◆ STATED GOAL A
In the passage about the Parliament Square banner, which legislation was used to try to stop peaceful freedom of expression in Parliament Square?
◆ STATED GOAL B
Carry on the passage about the Parliament Square banner, picking up after its final sentence.

◆ PASSAGE PROVIDED
— start —

Donna Bugat -v- State of Victoria & Ors CI- : British & Australian politicians et al illegal use of both legally unenforceable national (ss 132-138 SOCPA 2005) & global (Hague Adoption Convention etc) political legislation against me at same time makes only possible compromise substantial financial compensation if agreement to reasonable & proportionate alternative of legally reviewable care arrangements until adulthood, before civil jury trial (28.09.2021)

I did properly state “I am not the Serious Organized Criminal” with my pink sequinned banner in Parliament Square, Central London. (The political legislation to try and illegally stop peaceful freedom of expression in Parliament Square, Central London was called ss 132-138 of the Serious Organized Crime and Police Act 2005) The real reason politicians, police and press et al illegally ordered the destruction of that banner “on the basis I might use it again” anywhere, was because they were really more worried everyone else might start wearing a t-shirt saying the same thing.

— end —

◆ PROVIDED MATERIAL
— start —

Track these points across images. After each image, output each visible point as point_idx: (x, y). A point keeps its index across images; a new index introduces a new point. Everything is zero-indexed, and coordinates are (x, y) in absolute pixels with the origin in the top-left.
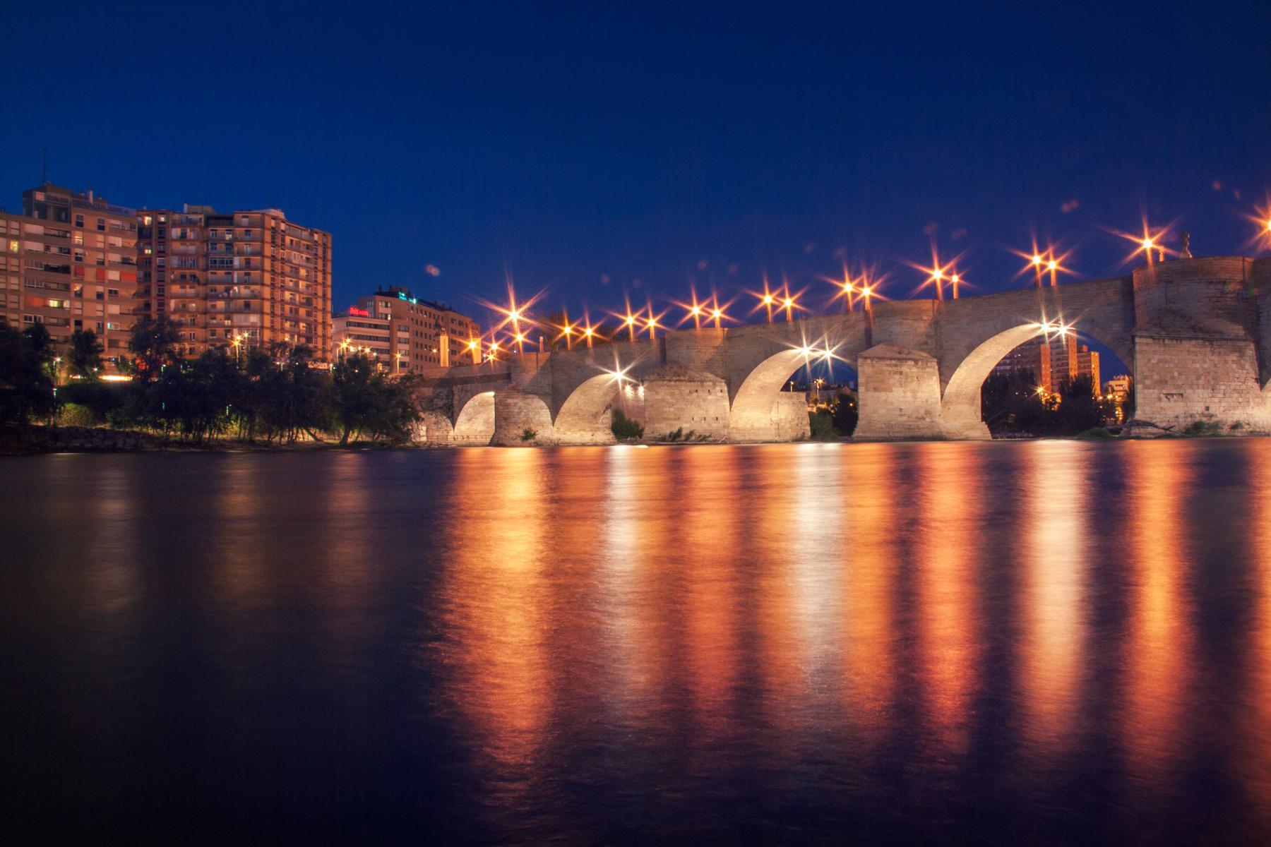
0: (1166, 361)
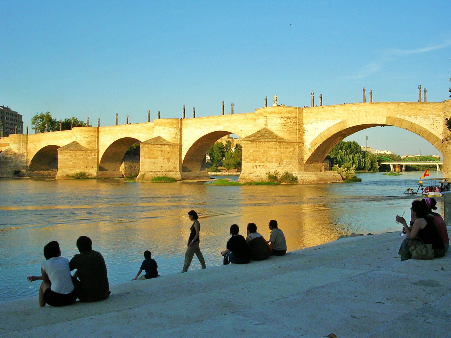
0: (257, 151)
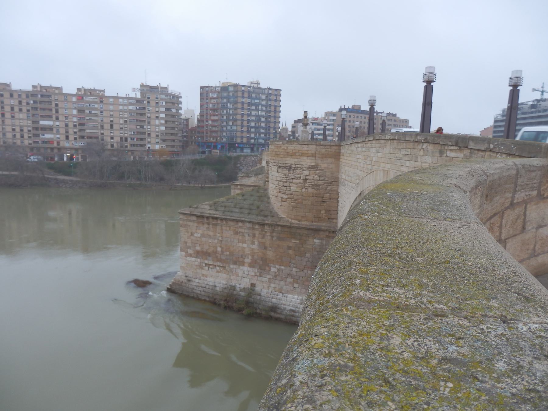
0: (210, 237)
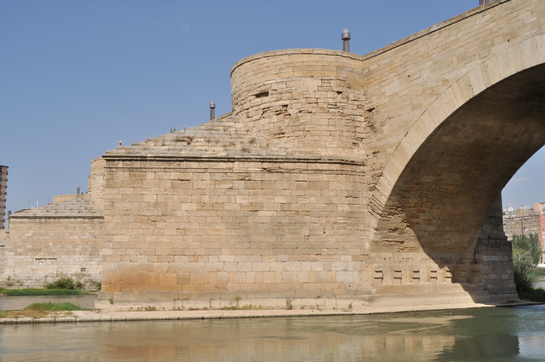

— end —

◆ RIGHT ANSWER A
Sections 132-138 of the Serious Organized Crime and Police Act 2005.

◆ RIGHT ANSWER B
The British and Australian politicians et al use of both legally unenforceable national (ss 132-138 SOCPA 2005) & global (Hague Adoption Convention etc) political legislation against me at the same time to try and stop my own peaceful freedom of expression in a court with a civil jury, and my right to claim political asylum from persecution, is obviously absolutely unlawful.

The fact both legally unenforceable national and global political legislation was so maliciously used against me in the UK with the knowledge and complicity of Australian politicians does significantly compound the still ongoing serious physical and emotional harm being caused to me.

It is the use of stand alone, reasonable self-defense to peacefully reject political adoption legislation that is legally unenforceable.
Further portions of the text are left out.